### TASK DESCRIPTION
Which lines below contain the word "elbow"? Copy each of them.

### Dataset items
★ ★ ★ ★ ★ ★ ★

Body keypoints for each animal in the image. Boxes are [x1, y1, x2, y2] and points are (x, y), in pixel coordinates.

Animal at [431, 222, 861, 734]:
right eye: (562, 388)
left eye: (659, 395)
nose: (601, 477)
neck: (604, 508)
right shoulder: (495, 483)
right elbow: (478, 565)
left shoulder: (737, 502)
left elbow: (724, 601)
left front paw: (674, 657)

★ ★ ★ ★ ★ ★ ★

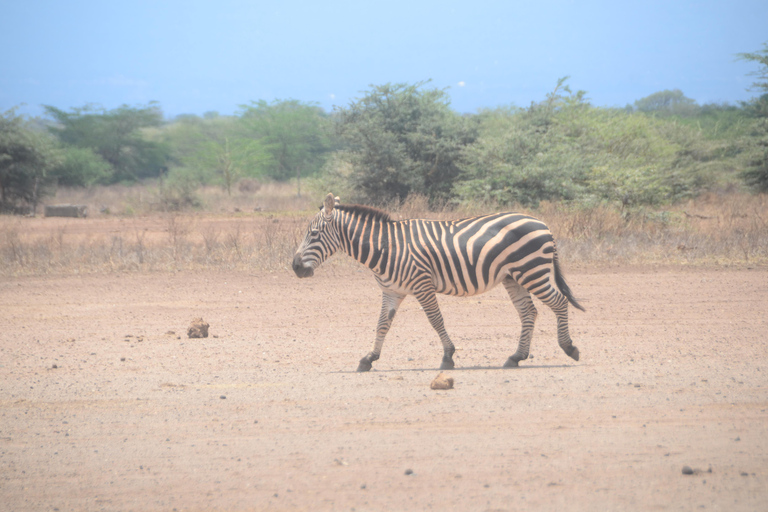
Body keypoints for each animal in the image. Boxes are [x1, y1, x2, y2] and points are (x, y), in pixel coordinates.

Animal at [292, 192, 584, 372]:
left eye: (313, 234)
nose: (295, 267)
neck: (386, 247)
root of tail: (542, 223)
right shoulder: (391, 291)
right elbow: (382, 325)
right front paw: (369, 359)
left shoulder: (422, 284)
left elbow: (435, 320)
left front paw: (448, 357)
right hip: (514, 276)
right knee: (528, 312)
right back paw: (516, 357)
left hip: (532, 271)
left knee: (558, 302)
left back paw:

★ ★ ★ ★ ★ ★ ★

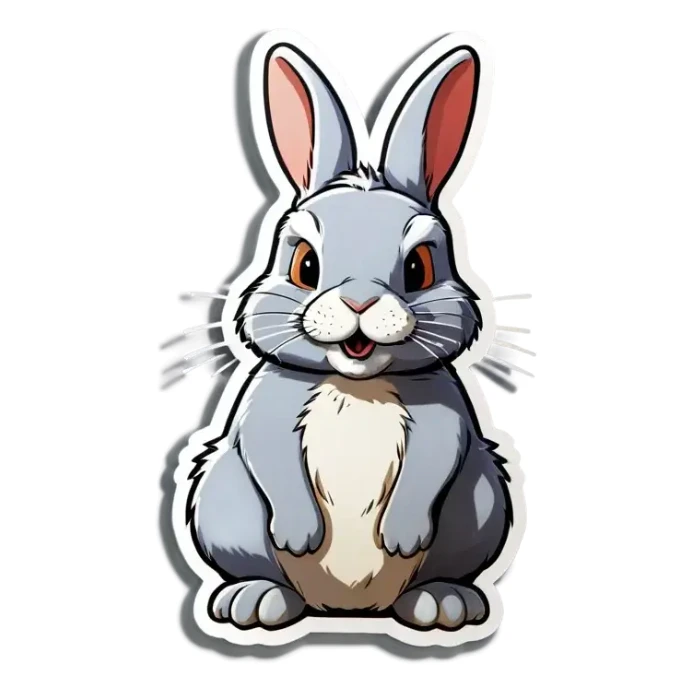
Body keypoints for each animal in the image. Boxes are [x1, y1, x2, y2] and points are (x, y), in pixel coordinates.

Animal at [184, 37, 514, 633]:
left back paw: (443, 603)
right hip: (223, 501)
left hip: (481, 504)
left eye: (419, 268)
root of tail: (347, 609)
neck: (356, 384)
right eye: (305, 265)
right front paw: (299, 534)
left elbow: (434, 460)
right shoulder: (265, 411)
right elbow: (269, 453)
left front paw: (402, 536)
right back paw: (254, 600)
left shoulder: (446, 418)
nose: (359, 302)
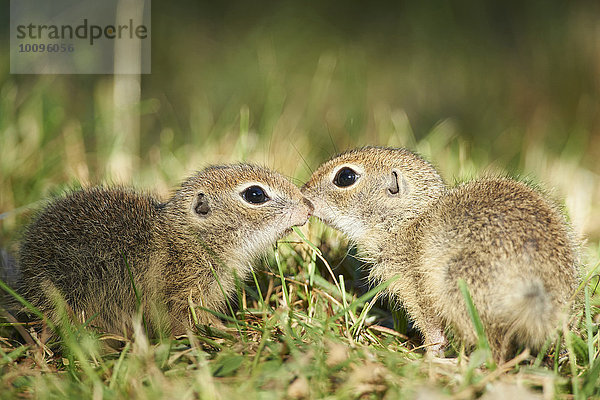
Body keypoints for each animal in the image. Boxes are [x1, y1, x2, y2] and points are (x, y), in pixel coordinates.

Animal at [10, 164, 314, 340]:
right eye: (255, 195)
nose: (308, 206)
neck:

★ ★ ★ ★ ★ ★ ★

### OUTPUT
right elbow: (478, 565)
left elbow: (724, 601)
right elbow: (382, 325)
left elbow: (435, 320)
left elbow: (434, 460)
right elbow: (269, 453)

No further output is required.